To a solution of 10 (90 mg, 0.21 mmol) in methanol (30 mL), an aqueous KOH solution (1N, 2 mL) was added dropwise. The yellow reaction solution was stirred at 80 °C for 3 h. After completion of the reaction, the reaction solution was cooled to room temperature, and water (10 mL) was added, and then adjusted to pH < 3 by addition of hydrochloric acid (2N). The reaction solution was extracted with ethyl acetate (25 mL x 3). The combined organic layer was concentrated under reduced pressure. The residue was purified by column chromatography on silica gel using methanol/dichloromethane (1/200, v/v) as eluent to give a white solid 11, yield 85%, mp = 185.2–187.9 °C. ¹H NMR (400 MHz, DMSO-d₆) δ 10.17 (s, 1H), 7.74 (s, 1H), 7.71 (s, 1H), 7.60 (s, 1H), 7.54 (s, 1H), 7.51 (s, 1H), 6.18 (s, 2H), 4.01 (s, 3H), 3.91 (s, 3H), 3.82 (s, 3H). ¹³C NMR (100 MHz, DMSO-d₆) δ 162.6, 153.1, 149.3, 148.9, 147.0, 146.8, 128.8, 128.2, 122.9, 121.7, 118.5, 116.3, 108.2, 103.4, 102.6, 101.6, 100.6, 99.1, 55.8, 55.7, 40.8. HRMS (ESI) m/z: 380.1138 [M + H]⁺, calcd for C₂₁H₁₈NO₆ 380.1134.

Methyl 2-(6-(6,7-dimethoxy-1-oxo-1,2-dihydroisoquinolin-3-yl)benzo[d][1,3]dioxol-5-yl)acetate (31)

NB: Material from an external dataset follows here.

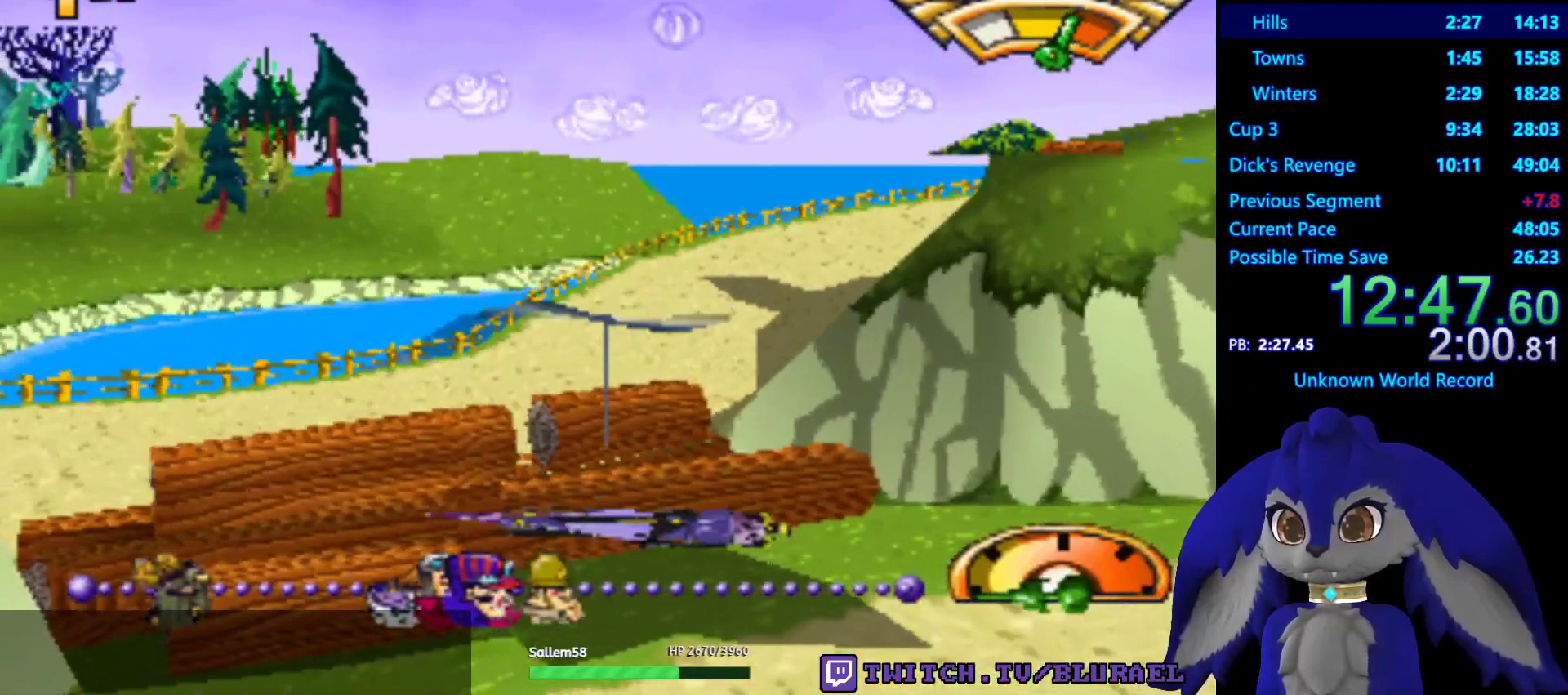
{"buttons": [], "left_stick": "down-left", "right_stick": "center", "events": [[33, "SQUARE", "up"]]}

To a solution of 30 (100 mg, 0.25 mmol) in MeOH (30 mL), NaBr (1.55g, 15.0 mmol) and p-toluenesulfonic acid monohydrate (571mg, 3.0 mmol) were added. The solution was stirred at 80 °C for 12 h. And then, the reaction solution was cooled to room temperature and added with NaHCO₃ saturated solution (20 mL). The reaction mixture was stirred vigorously for 15 min, and added with ethyl acetate (30 mL). The organic layer was concentrated under reduced pressure. The residue was purified by column chromatography on silica gel using methanol/dichloromethane (1/5, V/V) as eluent to give a yellow solid 31, yield 90%. ¹H NMR (400 MHz, CDCl₃) δ 9.31 (s, 1H), 7.78 (s, 1H), 6.89 (s, 2H), 6.80 (s, 1H), 6.37 (s, 1H), 6.03 (s, 2H), 4.01 (s, 3H), 3.99 (s, 3H), 3.75 (s, 2H), 3.57 (s, 3H). ESI-MS m/z: 398.1 [M + H]⁺.

Methyl 2-(6-(6,7-dimethoxy-2-methyl-1-oxo-1,2-dihydroisoquinolin-3-yl)benzo[d][1,3]dioxol-5-yl)acetate (32)

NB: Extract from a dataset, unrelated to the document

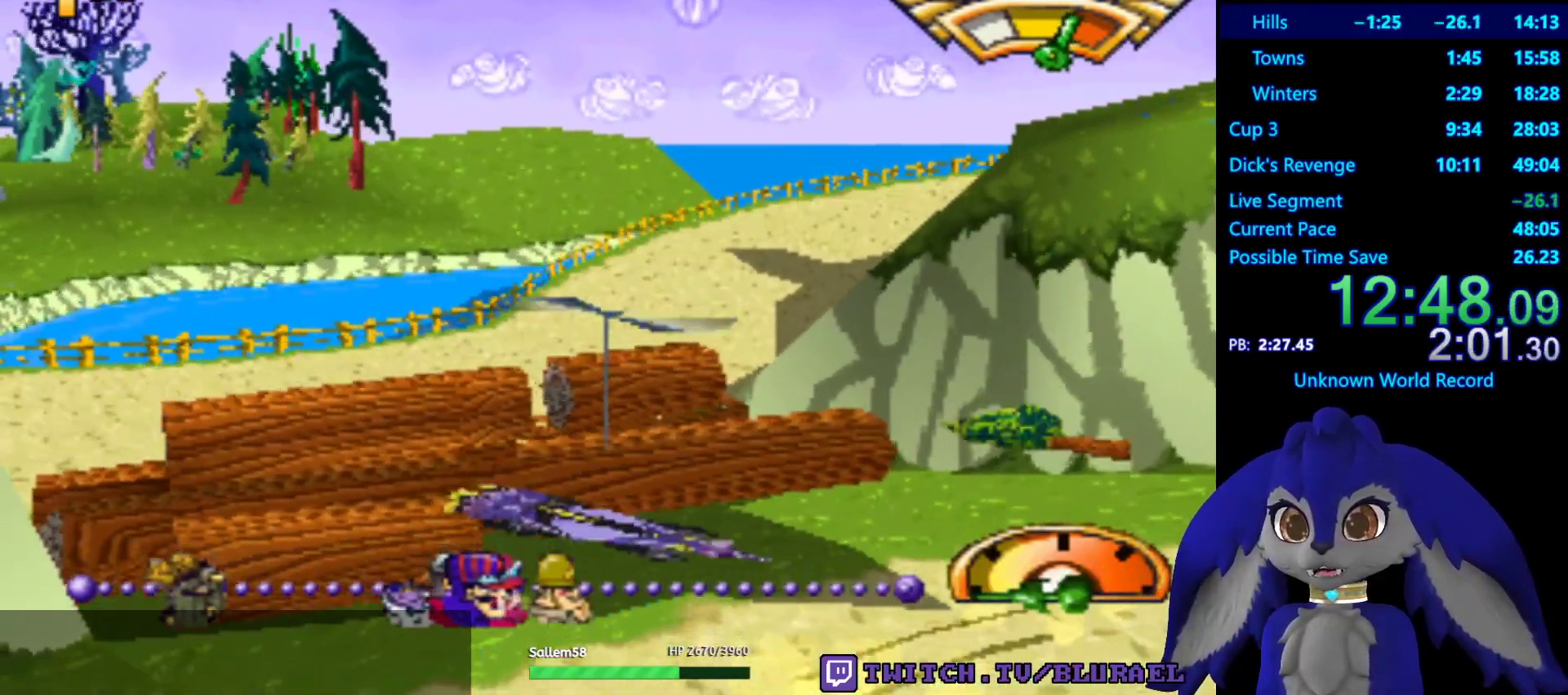
{"buttons": [], "left_stick": "center", "right_stick": "center", "events": [[117, "left_stick", "center"]]}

Under nitrogen gas, to a solution of 31 (450mg, 1.13 mmol) in dry DMF in seal tube, iodomethane (321mg, 2.26 mmol) and K₂CO₃ (781mg, 5.65 mmol) were added sequentially. The reaction mixture was stirred at 80 °C for 5 h. After completion of the reaction, water (10 mL) and ethyl acetate (20 mL) were added to the reaction solution. The organic layer was washed with saturated saline (20 mL x 3). The organic layer was evaporated under reduced pressure. The residue was purified by column chromatography on silica gel using ethyl acetate/petroleum ether (1/3, V/V) as eluent to give a yellow solid 32, yield 89%. ¹H NMR (400 MHz, CDCl₃) δ 7.82 (s, 1H), 6.87 (s, 1H), 6.82 (s, 1H), 6.73 (s, 1H), 6.32 (s, 1H), 6.05 (s, 2H), 4.03 (s, 3H), 3.98 (s, 3H), 3.58 (s, 3H), 3.52–3.45 (m, 2H), 3.30 (s, 3H). ESI-MS m/z: 412.1 [M + H]⁺.

5-Hydroxy-2,3-dimethoxy-12-methyl-[1,3]dioxolo[4’,5’:4,5]benzo[1,2-c]phenanthridin-13(12H)-one (33)

The solution of 32 (140 mg, 0.36 mmol) and K₂CO₃ (152 mg, 1.08 mmol) in methanol (30 mL) and water (1 mL) was stirred at 80 °C. After completion of the reaction, the solution was cooled to room temperature and added with water (20 mL), and then adjusted with hydrochloride acid (2N) to pH < 3. The reaction solution was extracted with ethyl acetate (25 mL x 3). The combined organic layer was concentrated under reduced pressure to give a white rude solid.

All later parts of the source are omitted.